De pronto, mientras mantenía la vista fija en una de las primeras páginas del bloc, sus rasgos quedaron congelados en un gesto de sorpresa.

—¡Es increíble! —le entregó el cuaderno a Óscar y se dirigió a un extremo de la habitación—. Leed lo que pone en el primer párrafo —dijo mientras comenzaba a rebuscar en el interior de un armario—. Y deprisa, tenemos que salir.

—Pero… ¿adónde vamos? —preguntó Abril.

—¿Cómo que adónde vamos? —Dante abrió otro armario—. ¿No habéis leído eso?

—Ni siquiera sé en qué idioma está escrito —comentó Óscar.

—Ya; supongo que no habláis yiddish. Pues bien, ahí pone, más o menos: «Finalmente, el misterio del Haifisch descansaba en una tumba».

—No lo comprendo —musitó Abril.

—¡Aquí están! —exclamó Dante, sacando dos linternas de un cajón—. ¿No lo entiendes, muchacha? ¡Una tumba! ¿Adónde vamos a ir, entonces? —echó a andar hacia la salida y añadió—: A visitar a los muertos, querida.

* * *

Detrás de la iglesia románica, cubiertas de hiedra y madreselvas, las tapias del cementerio surgían de la oscuridad de la noche. El canto de los grillos se mezclaba con los sonidos que llegaban del cercano pueblo: el motor de un automóvil, los ladridos de un perro, la música de una radio. Una fresca brisa traía aromas a tierra húmeda y vegetación. La Luna aún no había salido, de modo que Dante y los muchachos sólo contaban con el tenue resplandor de las estrellas y con los haces de luz de las linternas para orientarse entre las tumbas.

—Aquí hay un pariente mío —dijo Óscar mientras iluminaba una lápida cubierta de líquenes—: Telesforo Leyva, nacido en 1853 y fallecido en 1926 —sonrió—. ¿Crees que debería presentarle mis respetos al bueno de Telesforo?

—No me gustan esas bromas —repuso Abril, muy seria.

—Así que te dan miedo los muertos, ¿eh? —comentó Óscar con ironía.

—No le tengo miedo a los muertos. Pero no le veo la gracia a pasear de noche entre tumbas. Además, ya es muy tarde —observó el ir y venir de la linterna del arqueólogo, iluminando lápida tras lápida en el otro extremo del cementerio—. Al menos, Dante nos podía haber dicho qué es lo que teníamos que buscar. Sí, ya lo sé, una tumba, una tumba… Pero este lugar está lleno de tumbas, demonios.

Óscar, sin prestar mucha atención a las protestas de la muchacha, se aproximó a un sepulcro cubierto de hojarasca.

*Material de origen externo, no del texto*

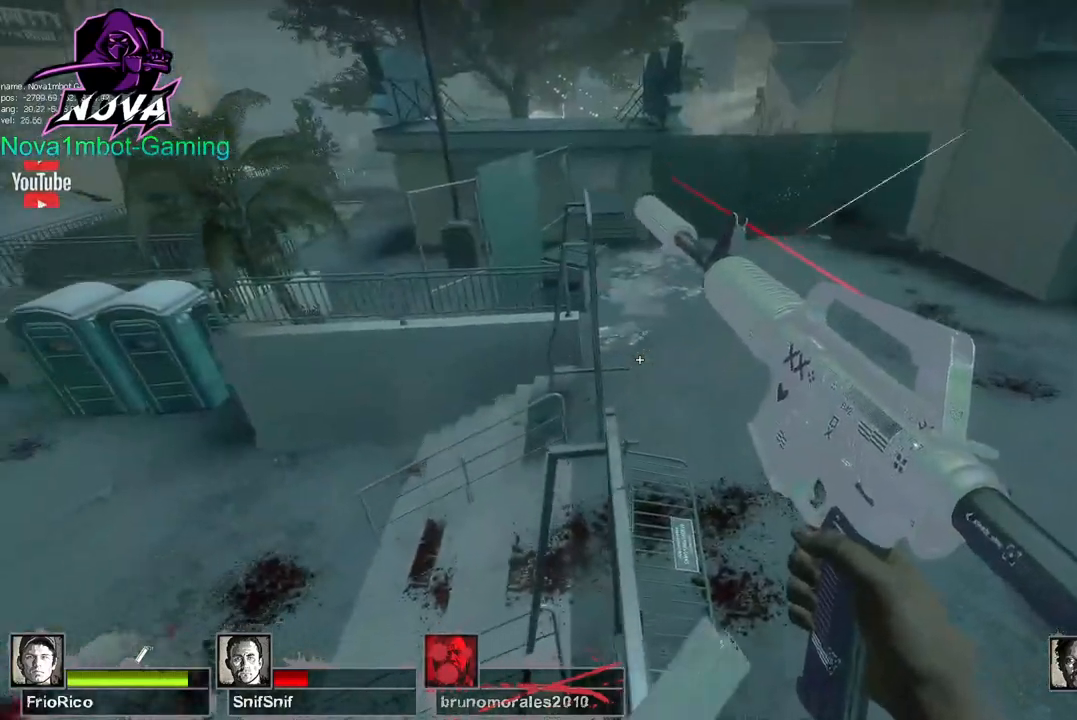
{"keys": ["shift"], "mouse": [], "events": [[350, "w", "up"]]}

Apartó la hiedra que cubría la lápida y leyó la inscripción cincelada en el duro granito gris. Parpadeó y tragó saliva. Luego se incorporó y llamó en voz alta al arqueólogo.

—¡Dante!

—¿Qué pasa? —contestó éste.

—¿Queréis dejar de berrear? —susurró Abril—. Van a pensar que estamos locos.

Sin hacer caso a su amiga, Óscar gritó:

—¡Creo que he encontrado lo que buscábamos!

Dante se acercó corriendo a los muchachos. Óscar señaló la tumba; el arqueólogo apartó la hiedra e iluminó la lápida con su linterna.

—¡Ese viejo loco y brillante! —murmuró—. El bueno de Moisés sabía lo que tenía que buscar para dar con el submarino.

Abril apoyó los puños en las caderas y miró alternativamente a Óscar y a Dante.

—¿Me vais a decir de una vez qué demonios pasa?

—Hay un nombre alemán en la tumba —contestó Óscar, apartándose para que su amiga pudiera verla.

En la lápida sólo aparecían tres palabras y una fecha:

HANS GÜNTER MÜLLER 1901 - 1952

—¿Hans Günter Müller? —Abril enarcó las cejas—. ¿Quién es?

Dante sonrió risueño y palmeó la losa que cubría la tumba.

—Amigos míos —dijo—, os presento al capitán del Haifisch.